Os evaporadores Roberts, nas suas mais diversas configurações, são os equipamentos mais tradicionais e são largamente utilizados nas usinas do Brasil e do exterior. O principal motivo da sua escolha é a possibilidade de trabalhar com uma tecnologia consolidada e eventualmente evitar a instalação de bombas para a transferência de caldo entre os efeitos. Mas por outro lado, a sua eventual substituição por outras tecnologias é decorrente da legislação brasileira que impões restrições severas para trabalho em espaços confinados, já que no caso do Roberts a limpeza com hidro jato deve ser realizada em espaço confinado e com tubulações vivas de vapor conectadas ao mesmo. Normalmente necessita de estrutura metálica e geralmente é instalado ao tempo, e necessita de um espaço horizontal intermediário entre o de filme descendente e o de múltiplas calandras por superfície de troca térmica instalada. Sem levar em conta o aspecto do espaço confinado, a limpeza com hidro jateamento é mais fácil em função do comprimento dos tubos que varia de 3 m a 4 m e em função do espaço relativamente livre disponível. Como existe EPE neste evaporador, a sua taxa de evaporação é mais baixa quando comparada com o filme descendente, sendo equivalente aos valores do evaporador múltiplas calandras.

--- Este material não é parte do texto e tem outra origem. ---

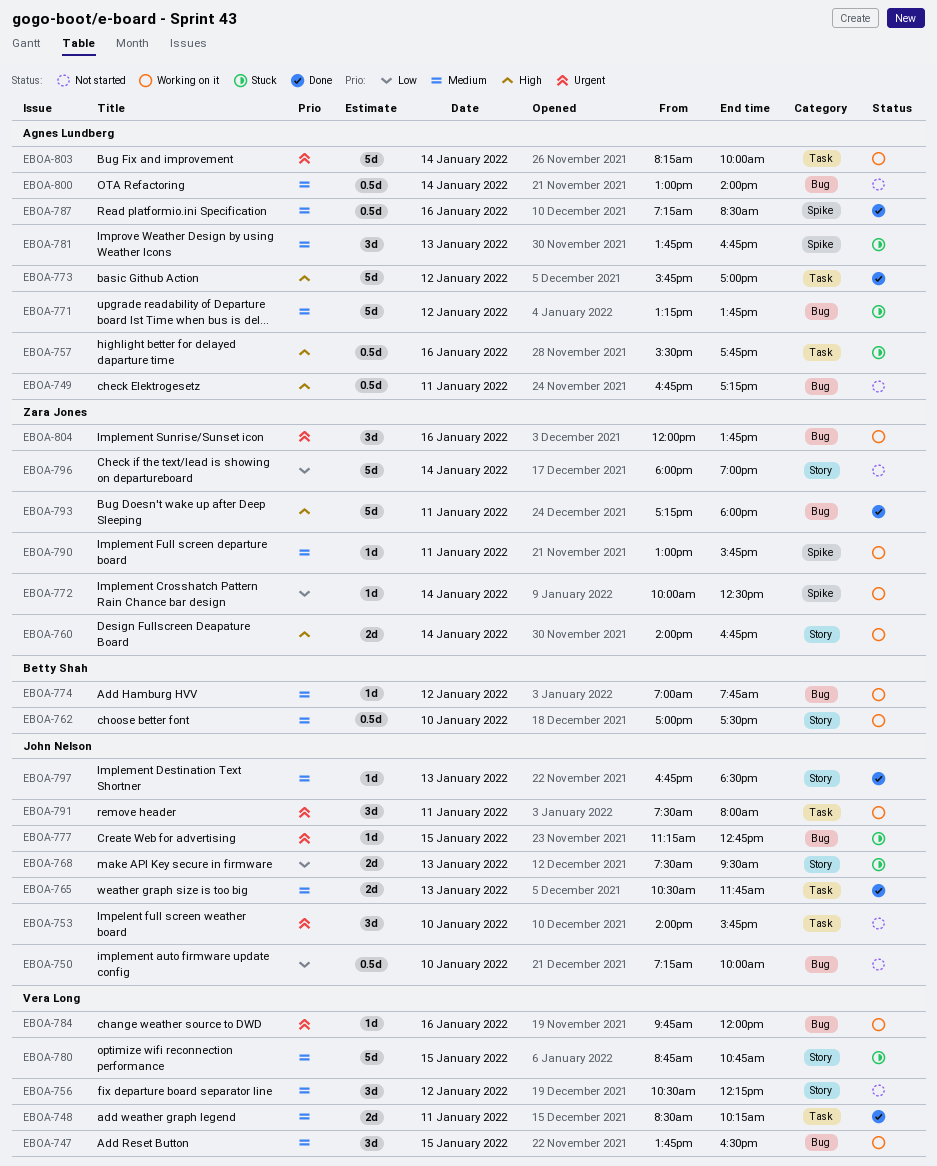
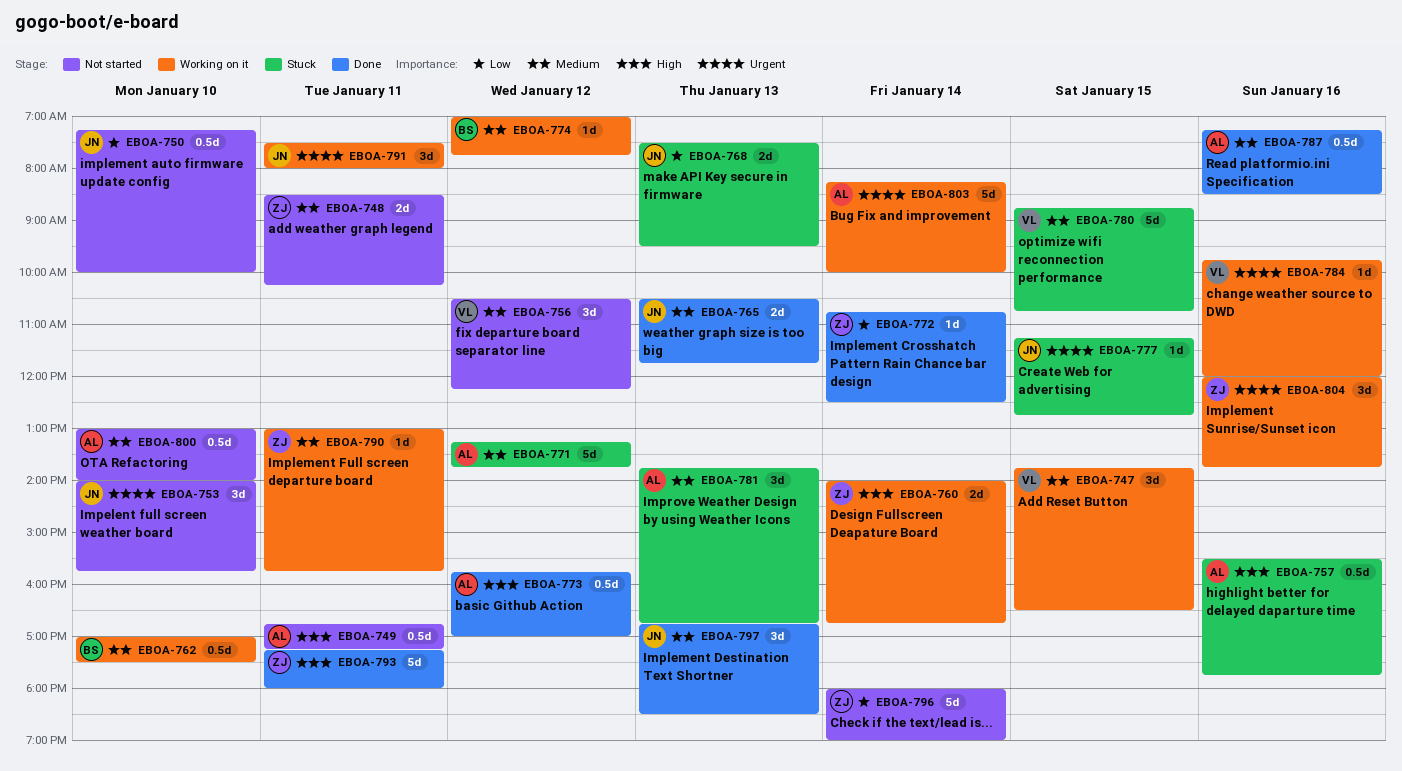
EBOA-748, status: Done -> Not started
EBOA-748, owner: Vera Long -> Zara Jones
EBOA-772, status: Working on it -> Done
EBOA-772, begins: 10:00 -> 10:45
EBOA-773, estimate: 5d -> 0.5d
EBOA-797, estimate: 1d -> 3d
EBOA-800, day: Jan 14 -> Jan 10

Caso as características do projeto permitam a instalação de diversas tecnologias, os custos de instalação (Capex) e os custos de operação (Opex) devem ser estimados para a tomada de decisão. A comparação de Capex deve ser feita na base de R$/t de água evaporada por hora, ou de R$/m2 instalado, caso os coeficientes de troca térmica sejam similares. Esta comparação deve levar em conta também a capacidade reserva adicional a ser instalada, para a indispensável limpeza rotineira.